> Problem: A word-for-word copy of the line containing "(-0.244070,-1.693819,0.787341) -- (-0.181039,-1.686186,0.825136)" and every following line to the end of the data below is all the answer should hold.

> Source information:
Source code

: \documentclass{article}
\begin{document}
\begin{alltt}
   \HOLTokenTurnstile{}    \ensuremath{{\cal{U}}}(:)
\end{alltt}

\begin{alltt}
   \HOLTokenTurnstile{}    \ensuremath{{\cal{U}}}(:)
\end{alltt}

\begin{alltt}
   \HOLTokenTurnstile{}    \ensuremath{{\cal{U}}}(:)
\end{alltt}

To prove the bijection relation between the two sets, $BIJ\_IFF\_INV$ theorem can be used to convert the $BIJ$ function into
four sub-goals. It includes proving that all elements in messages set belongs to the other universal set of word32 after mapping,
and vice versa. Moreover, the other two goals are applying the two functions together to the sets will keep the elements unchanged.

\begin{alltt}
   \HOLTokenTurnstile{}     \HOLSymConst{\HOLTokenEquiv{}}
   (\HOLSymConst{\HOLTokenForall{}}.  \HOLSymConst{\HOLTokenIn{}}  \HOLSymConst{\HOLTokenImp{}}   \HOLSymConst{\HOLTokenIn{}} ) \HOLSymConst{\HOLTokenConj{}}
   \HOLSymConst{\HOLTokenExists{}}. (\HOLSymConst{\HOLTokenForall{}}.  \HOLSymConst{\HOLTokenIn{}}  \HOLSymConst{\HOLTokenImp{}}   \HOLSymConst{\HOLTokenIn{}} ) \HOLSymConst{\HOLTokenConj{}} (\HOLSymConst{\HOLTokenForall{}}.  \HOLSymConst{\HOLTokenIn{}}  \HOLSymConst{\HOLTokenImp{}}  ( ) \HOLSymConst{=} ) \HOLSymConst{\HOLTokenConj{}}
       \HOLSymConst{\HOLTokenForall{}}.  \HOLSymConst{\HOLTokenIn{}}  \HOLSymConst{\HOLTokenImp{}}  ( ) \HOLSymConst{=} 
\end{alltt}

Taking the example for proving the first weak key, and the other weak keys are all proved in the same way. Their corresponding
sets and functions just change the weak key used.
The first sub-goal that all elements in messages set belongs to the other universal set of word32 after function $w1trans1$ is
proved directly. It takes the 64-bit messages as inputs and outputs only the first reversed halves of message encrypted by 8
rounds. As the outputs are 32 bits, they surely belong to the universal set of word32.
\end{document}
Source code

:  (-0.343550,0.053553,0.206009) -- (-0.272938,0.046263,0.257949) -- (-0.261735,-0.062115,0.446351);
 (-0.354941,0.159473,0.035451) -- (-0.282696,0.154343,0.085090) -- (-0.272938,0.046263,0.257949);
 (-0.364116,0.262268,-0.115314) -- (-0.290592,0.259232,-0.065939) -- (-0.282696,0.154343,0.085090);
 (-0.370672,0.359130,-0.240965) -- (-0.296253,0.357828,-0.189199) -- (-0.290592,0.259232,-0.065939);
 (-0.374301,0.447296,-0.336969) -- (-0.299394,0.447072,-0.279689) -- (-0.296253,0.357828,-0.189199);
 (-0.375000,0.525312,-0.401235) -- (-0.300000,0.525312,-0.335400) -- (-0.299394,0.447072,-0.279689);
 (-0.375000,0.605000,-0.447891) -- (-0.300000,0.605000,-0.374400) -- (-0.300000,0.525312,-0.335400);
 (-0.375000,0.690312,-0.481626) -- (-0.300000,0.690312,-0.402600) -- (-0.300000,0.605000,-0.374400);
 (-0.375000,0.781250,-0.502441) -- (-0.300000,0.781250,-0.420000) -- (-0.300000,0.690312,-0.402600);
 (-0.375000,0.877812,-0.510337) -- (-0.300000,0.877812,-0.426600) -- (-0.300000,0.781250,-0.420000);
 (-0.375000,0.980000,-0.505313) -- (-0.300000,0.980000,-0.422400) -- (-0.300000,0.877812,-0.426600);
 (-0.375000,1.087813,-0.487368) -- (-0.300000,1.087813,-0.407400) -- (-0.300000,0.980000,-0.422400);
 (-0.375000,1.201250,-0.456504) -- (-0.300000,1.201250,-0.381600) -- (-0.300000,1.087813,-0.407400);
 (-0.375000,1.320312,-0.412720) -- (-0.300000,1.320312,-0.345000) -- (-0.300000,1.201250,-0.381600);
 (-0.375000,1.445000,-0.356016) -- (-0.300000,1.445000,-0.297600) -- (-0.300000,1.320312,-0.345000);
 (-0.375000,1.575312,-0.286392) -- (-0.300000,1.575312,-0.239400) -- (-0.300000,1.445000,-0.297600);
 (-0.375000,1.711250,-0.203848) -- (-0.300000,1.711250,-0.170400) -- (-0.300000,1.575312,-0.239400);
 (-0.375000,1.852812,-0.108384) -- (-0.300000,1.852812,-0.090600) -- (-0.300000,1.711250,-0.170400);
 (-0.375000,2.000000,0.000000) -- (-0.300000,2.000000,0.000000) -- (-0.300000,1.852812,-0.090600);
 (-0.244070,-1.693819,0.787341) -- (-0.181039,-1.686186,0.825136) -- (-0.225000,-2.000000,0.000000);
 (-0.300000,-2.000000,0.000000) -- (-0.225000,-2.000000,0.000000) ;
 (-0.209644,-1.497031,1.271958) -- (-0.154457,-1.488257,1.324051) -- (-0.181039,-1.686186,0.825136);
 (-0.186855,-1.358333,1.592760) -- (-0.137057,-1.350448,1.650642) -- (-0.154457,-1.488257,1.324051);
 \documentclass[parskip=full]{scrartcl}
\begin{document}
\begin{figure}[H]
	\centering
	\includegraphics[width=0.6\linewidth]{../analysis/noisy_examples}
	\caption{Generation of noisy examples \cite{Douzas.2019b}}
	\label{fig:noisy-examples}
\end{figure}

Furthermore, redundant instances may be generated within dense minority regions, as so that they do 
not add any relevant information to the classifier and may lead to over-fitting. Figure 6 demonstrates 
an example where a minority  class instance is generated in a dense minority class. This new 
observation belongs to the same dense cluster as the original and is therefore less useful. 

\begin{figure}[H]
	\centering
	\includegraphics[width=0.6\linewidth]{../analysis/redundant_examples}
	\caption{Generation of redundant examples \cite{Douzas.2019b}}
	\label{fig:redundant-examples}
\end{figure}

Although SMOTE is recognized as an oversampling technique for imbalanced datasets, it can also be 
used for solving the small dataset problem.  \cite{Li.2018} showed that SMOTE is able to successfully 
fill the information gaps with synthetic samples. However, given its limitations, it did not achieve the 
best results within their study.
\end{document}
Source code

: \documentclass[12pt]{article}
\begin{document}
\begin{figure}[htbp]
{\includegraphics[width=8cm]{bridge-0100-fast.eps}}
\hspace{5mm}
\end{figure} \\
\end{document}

> Reply:
 (-0.244070,-1.693819,0.787341) -- (-0.181039,-1.686186,0.825136) -- (-0.225000,-2.000000,0.000000);
 (-0.300000,-2.000000,0.000000) -- (-0.225000,-2.000000,0.000000) ;
 (-0.209644,-1.497031,1.271958) -- (-0.154457,-1.488257,1.324051) -- (-0.181039,-1.686186,0.825136);
 (-0.186855,-1.358333,1.592760) -- (-0.137057,-1.350448,1.650642) -- (-0.154457,-1.488257,1.324051);
 \documentclass[parskip=full]{scrartcl}
\begin{document}
\begin{figure}[H]
	\centering
	\includegraphics[width=0.6\linewidth]{../analysis/noisy_examples}
	\caption{Generation of noisy examples \cite{Douzas.2019b}}
	\label{fig:noisy-examples}
\end{figure}

Furthermore, redundant instances may be generated within dense minority regions, as so that they do 
not add any relevant information to the classifier and may lead to over-fitting. Figure 6 demonstrates 
an example where a minority  class instance is generated in a dense minority class. This new 
observation belongs to the same dense cluster as the original and is therefore less useful. 

\begin{figure}[H]
	\centering
	\includegraphics[width=0.6\linewidth]{../analysis/redundant_examples}
	\caption{Generation of redundant examples \cite{Douzas.2019b}}
	\label{fig:redundant-examples}
\end{figure}

Although SMOTE is recognized as an oversampling technique for imbalanced datasets, it can also be 
used for solving the small dataset problem.  \cite{Li.2018} showed that SMOTE is able to successfully 
fill the information gaps with synthetic samples. However, given its limitations, it did not achieve the 
best results within their study.
\end{document}
Source code

: \documentclass[12pt]{article}
\begin{document}
\begin{figure}[htbp]
{\includegraphics[width=8cm]{bridge-0100-fast.eps}}
\hspace{5mm}
\end{figure} \\
\end{document}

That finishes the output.